Sunday, October 13, 2013
This month marks a full half year that we have gotten to know our smiley, lovable Miss Winifred. She has changed so much since we first brought her home on that unexpectedly snowy April day. In case you missed our 6-month video update, here it is:
I keep telling David, "Can you imagine how huge and smart adults would be if we continued to learn and grow at the rate that babies do? We'd all be gigantic and super smart."
At 6 months, Winnie is now 15lbs, 15 ounces -- that is more than double her birth-weight. Her hair is still very short, and very blonde, and she can't quite sit on her own yet, but that's OK. When you hold her little hands she will stand in your lap and do a little bouncy dance and when she is on her blanket she can push herself back onto her knees like she might crawl at any second. Personally, I think Winnie has no interest in learning how to sit, our girl wants to travel and she knows that crawling is the way to go.
New things this month are:
1. Mobilization. Winnie now uses her roll to travel across the room, under the couch, under the table, wherever her rolling takes her.
2. Head nodding. This just started last night. She doesn't nod in response to anything yet, she just nods to nod, but it's super cute.
3. Biting. Let's hope this is a phase.
4. New teeth (all the better to bite you with). A couple of weeks ago, Winnie's top teeth started to show. Like puppy teeth, baby teeth are very sharp!
5. Sock removing. Recently, it has become a challenge to keep socks on Miss Winifred's feet. Off they come and then into her mouth they go for a good chew and soak.
6. Case of the wiggles. Once she can crawl, I have no doubt Winnie will quickly let us know where the holes in baby-proofing the house are located. This girl is a mover and a shaker who doesn't stay in one position for very long.
Sunday, September 22, 2013
Twice now, I've lost a wool sweater to the washing machine. If you know about cleaning wool, then you know it shrinks INSTANTLY when it gets wet. That "dry clean only" label is a serious warning. The last time this happened to me was more than two years ago and I didn't know what to do. I tried to use the material to make a purse, but it didn't really work and I ended up throwing it away.
This time, the day my favorite pink sweater accidentally got tossed into the machine with a load of colored laundry, I happened to notice how similar in size my newly shrunken shirt looked when compared to one of my 6-month-old daughter's dresses. (All of my good ideas come to me when I'm doing something mundane like folding laundry or brushing my teeth.)
I should have taken a before photo of my tiny sweater just so you could see how small it was. It was probably the size an 8-year-old girl might wear, but with shoulders spaced too far apart. Maybe an 8-year-old girl who likes to wear shoulder pads could have worn it. But not anymore, now it's a dress for a 6-month-old baby girl named Winifred.
What I did was super easy. I'm not the best seamstress, and I did this all by hand (because it was easy, not because I'm oh-so-talented), so I'm sure even if you have the least of sewing capabilities you can do this, too. In case this ever happens to you and you and you want to "save" your sweater, here is the breakdown of what I did:
1. Use existing dress as template (I chose a really simple style from Old Navy).
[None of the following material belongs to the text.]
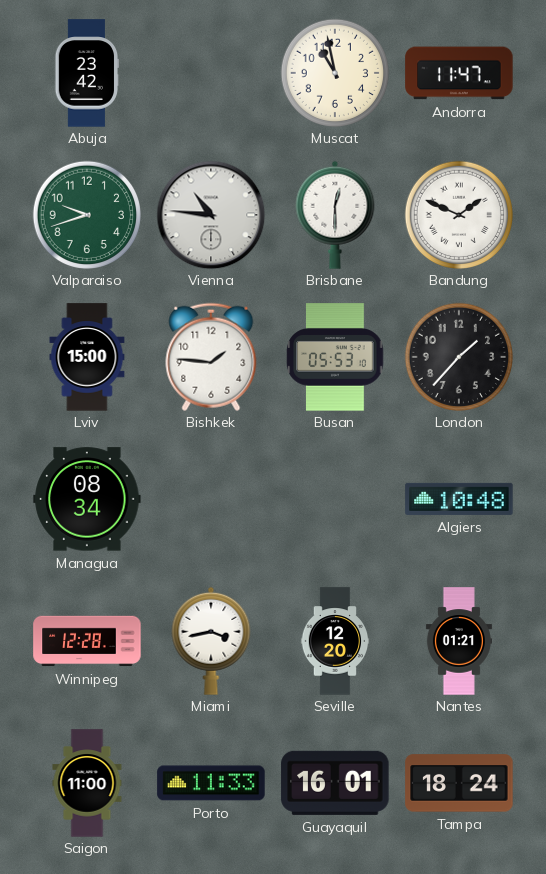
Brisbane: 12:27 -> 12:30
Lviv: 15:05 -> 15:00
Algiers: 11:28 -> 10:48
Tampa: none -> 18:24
2. Lay template dress on shrunk sweater and cut off excess material. In my case, I only had to cut off the sleeves, take in the sides of the shirt about 1/2 inch each and I cut the length to my liking.
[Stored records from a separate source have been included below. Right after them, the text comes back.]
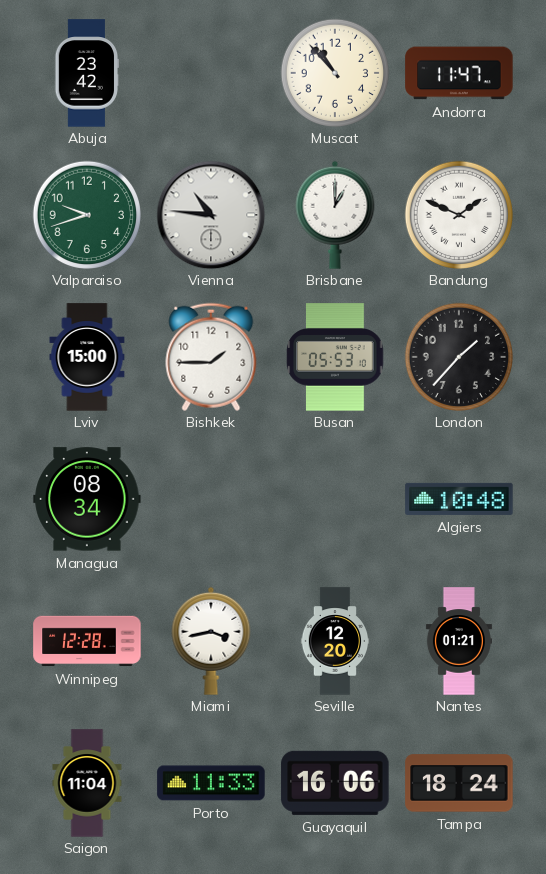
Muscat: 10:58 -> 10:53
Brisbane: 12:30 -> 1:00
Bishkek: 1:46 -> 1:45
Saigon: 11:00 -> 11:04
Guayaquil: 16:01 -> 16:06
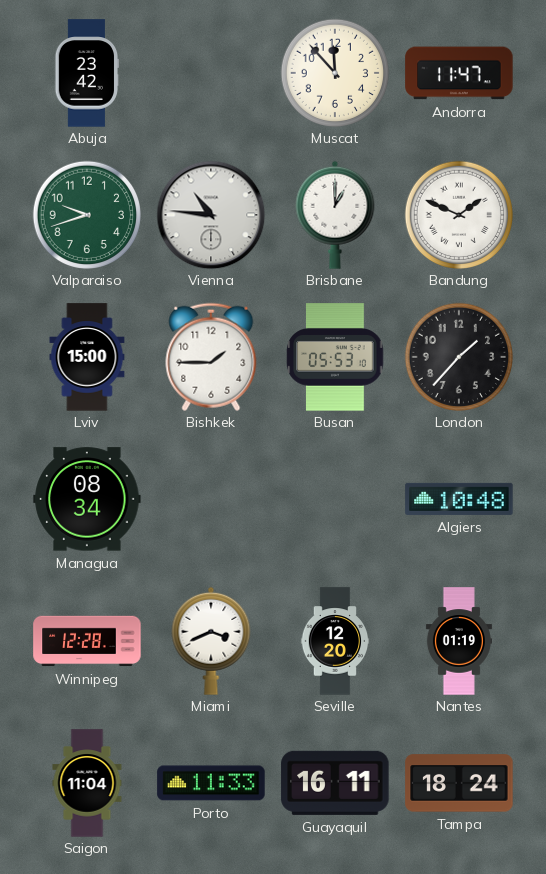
Muscat: 10:53 -> 11:53
Miami: 3:43 -> 3:41
Nantes: 01:21 -> 01:19
Guayaquil: 16:06 -> 16:11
3. Flip inside out and sew sides of dress together.
4. Use button-hole stitch over arm-holes to prevent material from fraying. Or, if you prefer a more finished look, you could hem the arm-holes or sew ribbon over them.
5. Decorate! I added a pocket with a flower to the front of the dress and embroidered little leaves on the bottom of the skirt.
What to do with the excess material:
1. I used the very bottom of the shirt and made a headband.
2. The sleeves made excellent leg warmers! The cuff of the sleeve is the ankle and the wider part of the sleeve goes around the thigh. I didn't use elastic, but I may add that later.